La parola chiave è “MOOC”. È l’acronimo dell’inglese “Massive Open Online Course” e sta ad indicare un nuovo indirizzo verso cui si stanno dirigendo tutti i college più prestigiosi, ovvero la possibilità di pubblicare gratuitamente su internet le lezioni di alcuni dei corsi erogati da questi atenei. Anche in Italia questo tipo di attività sta iniziando a prendere piede, alcuni Atenei infatti come ad esempio l’Università degli Studi Niccolò Cusano, offrono la possibilità di seguire le lezioni direttamente e di gestire telematicamente il materiale didattico.

Gli obiettivi? Sono molteplici. C’è innanzitutto una questione di prestigio: portare in tutto il mondo la qualità dell’insegnamento offerto significa per queste Università sfruttare un canale di promozione efficace ancorché gratuito.

Ma i benefici ci sono, ed evidenti, anche per chi usufruisce di questi corsi, che possono infatti essere seguiti tanto dai ricchi rampolli della borghesia di Boston quanto da un giovane di belle speranze (e poche risorse economiche) che magari vive l’Africa Sahariana.

Al fine di raccogliere e diffondere i vari corsi attraverso i vari strumenti offerti oggi dall’e-learning ciascun ateneo aderente al progetto MOOC ha adottato una piattaforma di distribuzione dei propri contenuti: tra le più conosciute ci sono edX (utilizzata da Harvard e dal MIT) e Coursera che è invece la più grande al mondo con oltre 3 milioni di membri.

#### [ATTIVITÀ]
Ricopia dal testo sui MOOC la parte che si apre con le parole contenenti "La parola chiave" e si chiude con "il materiale didattico.". I record non sono necessari per svolgere l'attività.

#### [RECORD DEL DATASET]
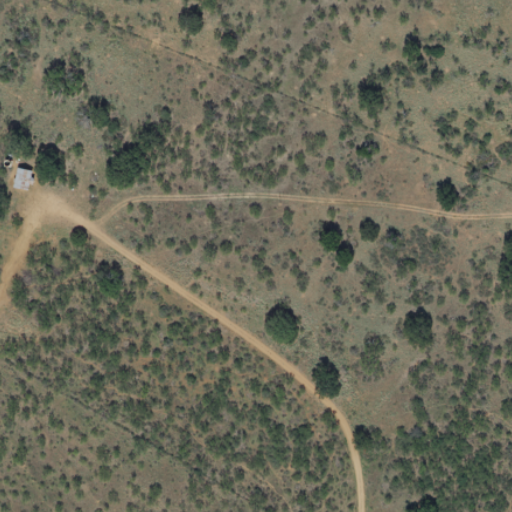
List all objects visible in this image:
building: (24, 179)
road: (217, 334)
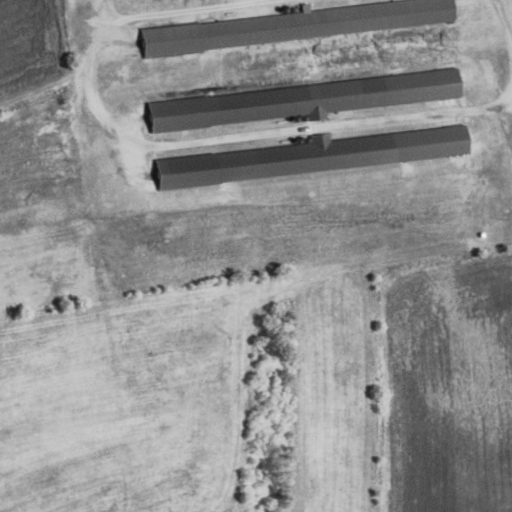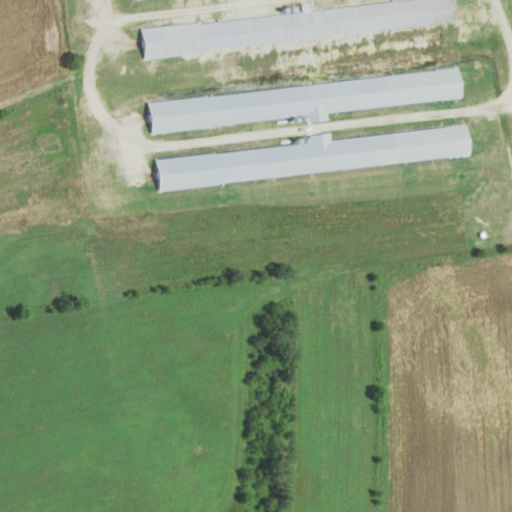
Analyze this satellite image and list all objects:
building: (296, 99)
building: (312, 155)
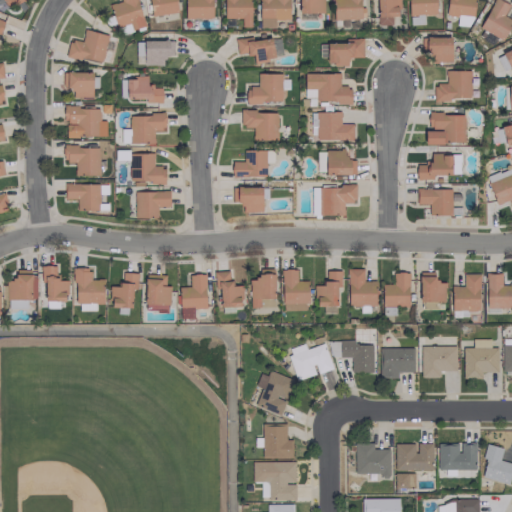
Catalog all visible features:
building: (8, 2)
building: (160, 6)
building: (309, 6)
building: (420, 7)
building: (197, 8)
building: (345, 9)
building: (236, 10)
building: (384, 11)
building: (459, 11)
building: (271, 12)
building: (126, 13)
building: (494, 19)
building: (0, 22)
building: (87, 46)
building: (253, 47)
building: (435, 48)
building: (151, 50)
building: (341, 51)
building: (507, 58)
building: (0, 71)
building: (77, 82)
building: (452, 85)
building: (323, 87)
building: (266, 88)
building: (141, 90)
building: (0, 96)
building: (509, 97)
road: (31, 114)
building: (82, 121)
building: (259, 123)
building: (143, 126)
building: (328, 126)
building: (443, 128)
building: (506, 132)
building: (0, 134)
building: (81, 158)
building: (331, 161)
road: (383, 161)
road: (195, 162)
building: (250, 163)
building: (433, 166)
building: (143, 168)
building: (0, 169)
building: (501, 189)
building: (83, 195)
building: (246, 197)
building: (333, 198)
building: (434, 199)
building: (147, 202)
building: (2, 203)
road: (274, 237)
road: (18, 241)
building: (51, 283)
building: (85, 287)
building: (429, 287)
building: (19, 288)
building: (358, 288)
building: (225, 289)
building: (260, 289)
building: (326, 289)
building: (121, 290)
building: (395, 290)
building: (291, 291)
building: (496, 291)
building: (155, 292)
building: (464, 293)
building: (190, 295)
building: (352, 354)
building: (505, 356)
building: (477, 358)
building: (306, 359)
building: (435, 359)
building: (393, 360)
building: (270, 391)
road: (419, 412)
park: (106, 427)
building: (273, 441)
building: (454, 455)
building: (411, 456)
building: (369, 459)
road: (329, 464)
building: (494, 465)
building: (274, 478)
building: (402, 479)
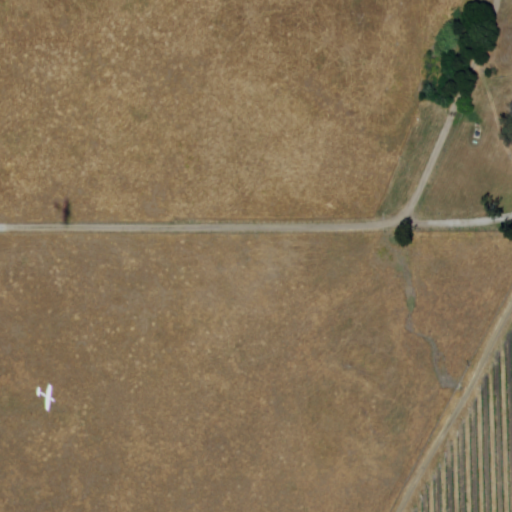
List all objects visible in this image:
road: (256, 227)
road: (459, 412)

--

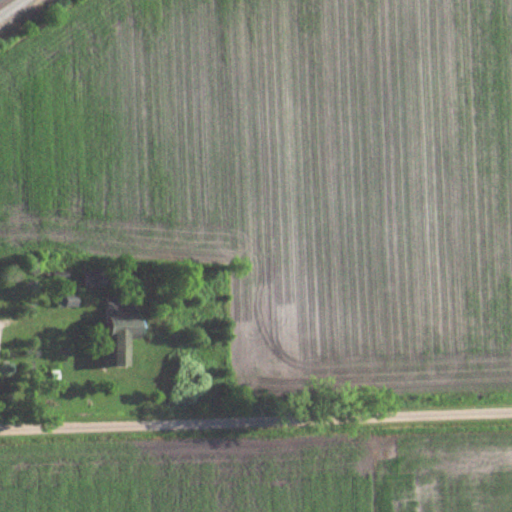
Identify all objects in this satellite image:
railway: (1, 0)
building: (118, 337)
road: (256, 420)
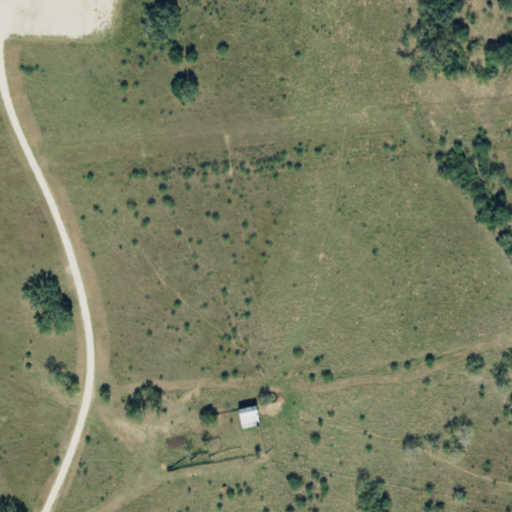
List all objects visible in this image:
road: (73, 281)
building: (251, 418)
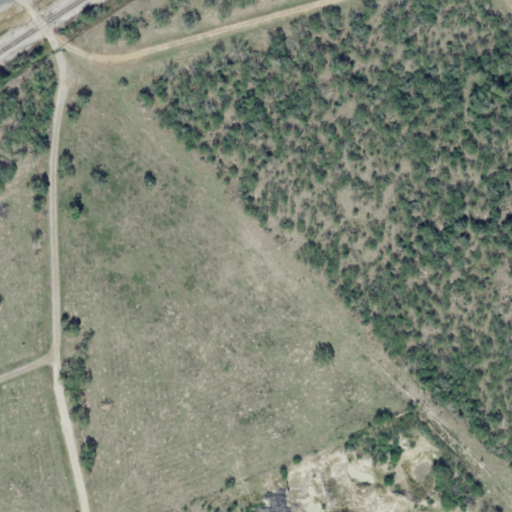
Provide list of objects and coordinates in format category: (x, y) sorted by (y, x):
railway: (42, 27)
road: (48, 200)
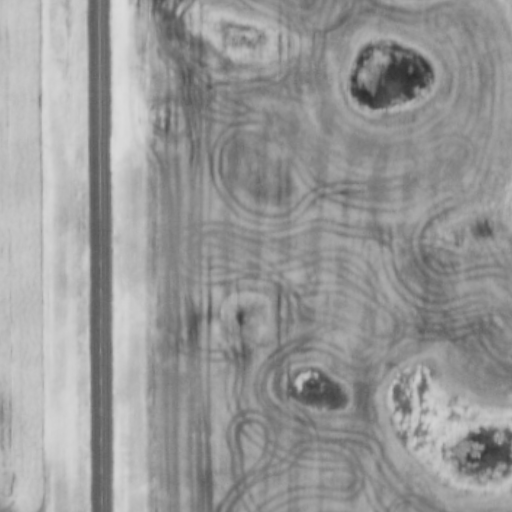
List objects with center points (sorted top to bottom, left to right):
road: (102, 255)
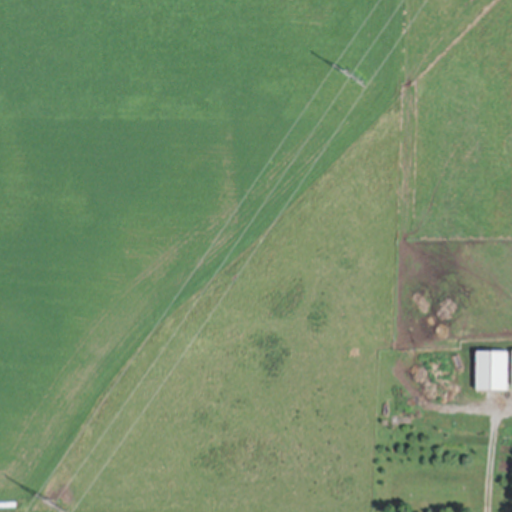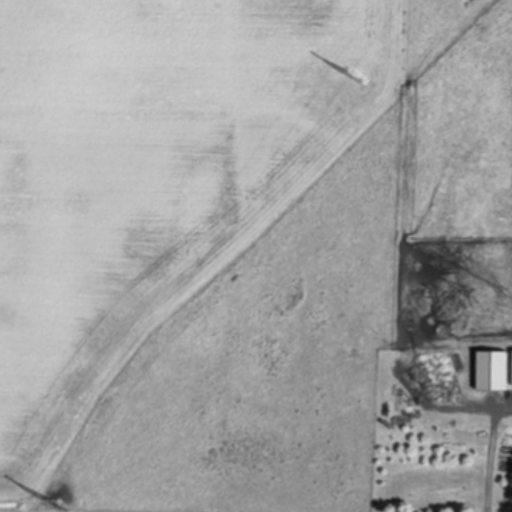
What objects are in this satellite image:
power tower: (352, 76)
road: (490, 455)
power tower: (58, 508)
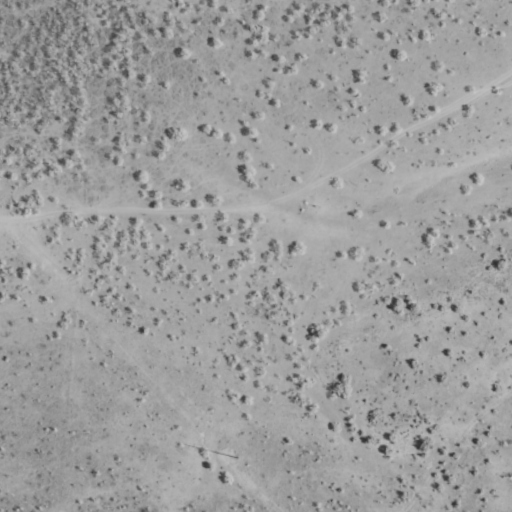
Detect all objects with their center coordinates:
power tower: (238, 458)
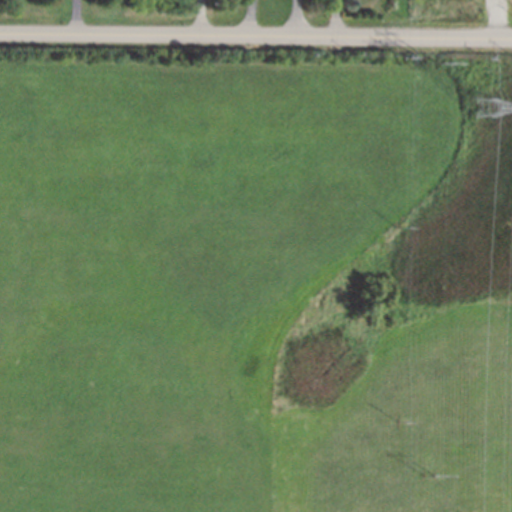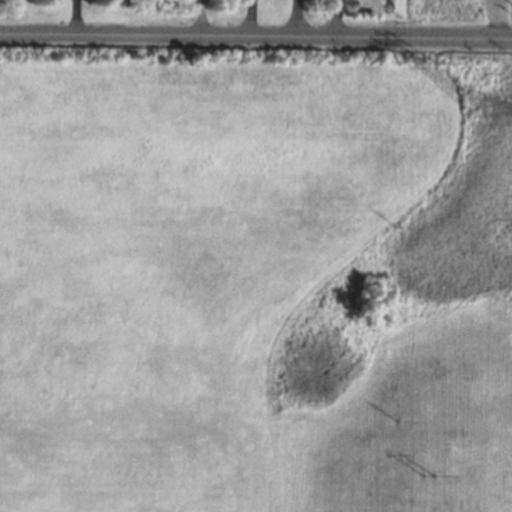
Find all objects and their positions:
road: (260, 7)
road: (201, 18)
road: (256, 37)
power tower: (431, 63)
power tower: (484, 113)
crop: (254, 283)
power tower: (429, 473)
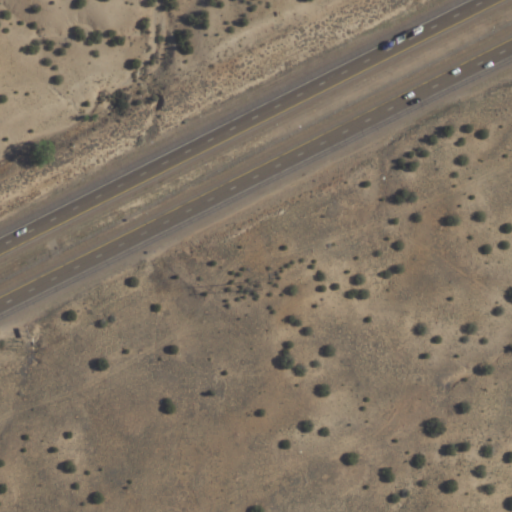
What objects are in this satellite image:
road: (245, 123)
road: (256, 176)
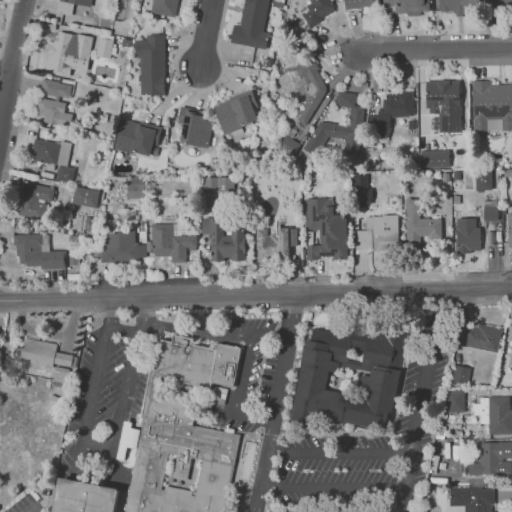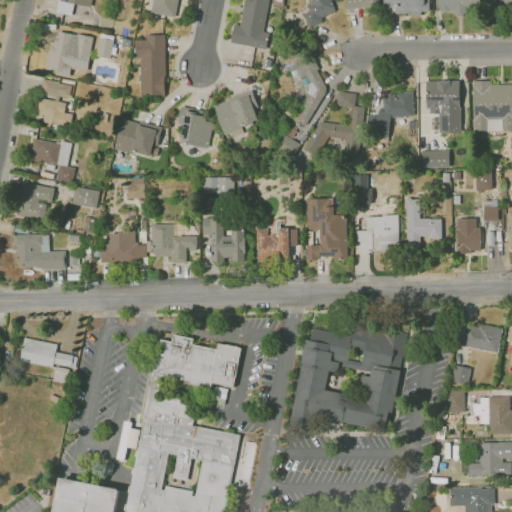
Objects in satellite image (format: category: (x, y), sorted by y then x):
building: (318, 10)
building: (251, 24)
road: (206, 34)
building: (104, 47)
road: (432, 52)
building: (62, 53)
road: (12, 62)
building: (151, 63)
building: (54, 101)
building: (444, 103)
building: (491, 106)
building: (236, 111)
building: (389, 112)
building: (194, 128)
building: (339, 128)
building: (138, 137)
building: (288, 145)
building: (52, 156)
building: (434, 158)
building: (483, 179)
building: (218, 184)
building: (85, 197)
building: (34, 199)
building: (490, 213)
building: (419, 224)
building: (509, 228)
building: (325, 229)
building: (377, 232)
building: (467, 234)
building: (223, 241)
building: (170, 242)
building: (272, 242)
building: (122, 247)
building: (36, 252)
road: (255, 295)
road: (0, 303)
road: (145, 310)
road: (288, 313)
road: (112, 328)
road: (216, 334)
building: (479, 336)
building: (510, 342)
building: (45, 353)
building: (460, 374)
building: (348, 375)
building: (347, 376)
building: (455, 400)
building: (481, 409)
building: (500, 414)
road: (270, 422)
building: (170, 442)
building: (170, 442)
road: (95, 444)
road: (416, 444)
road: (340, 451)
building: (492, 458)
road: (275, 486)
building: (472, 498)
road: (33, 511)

--

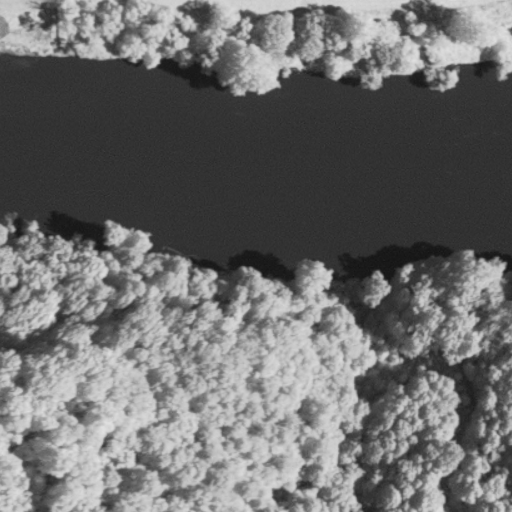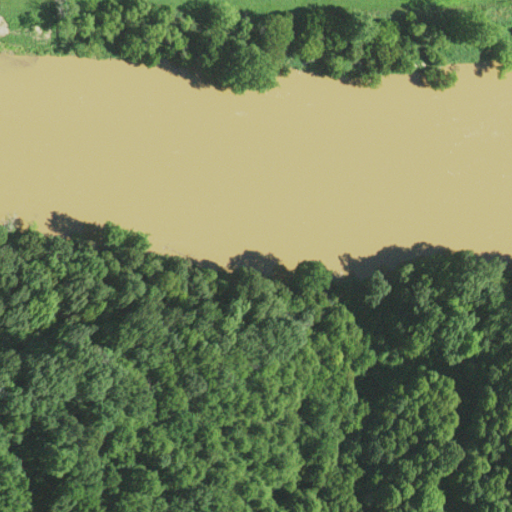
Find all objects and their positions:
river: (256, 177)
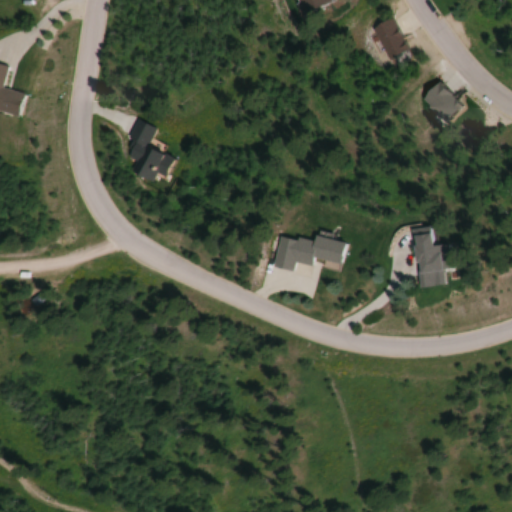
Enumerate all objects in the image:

#### [RISPOSTA ALL'ESERCIZIO]
La parola chiave è “MOOC”. È l’acronimo dell’inglese “Massive Open Online Course” e sta ad indicare un nuovo indirizzo verso cui si stanno dirigendo tutti i college più prestigiosi, ovvero la possibilità di pubblicare gratuitamente su internet le lezioni di alcuni dei corsi erogati da questi atenei. Anche in Italia questo tipo di attività sta iniziando a prendere piede, alcuni Atenei infatti come ad esempio l’Università degli Studi Niccolò Cusano, offrono la possibilità di seguire le lezioni direttamente e di gestire telematicamente il materiale didattico.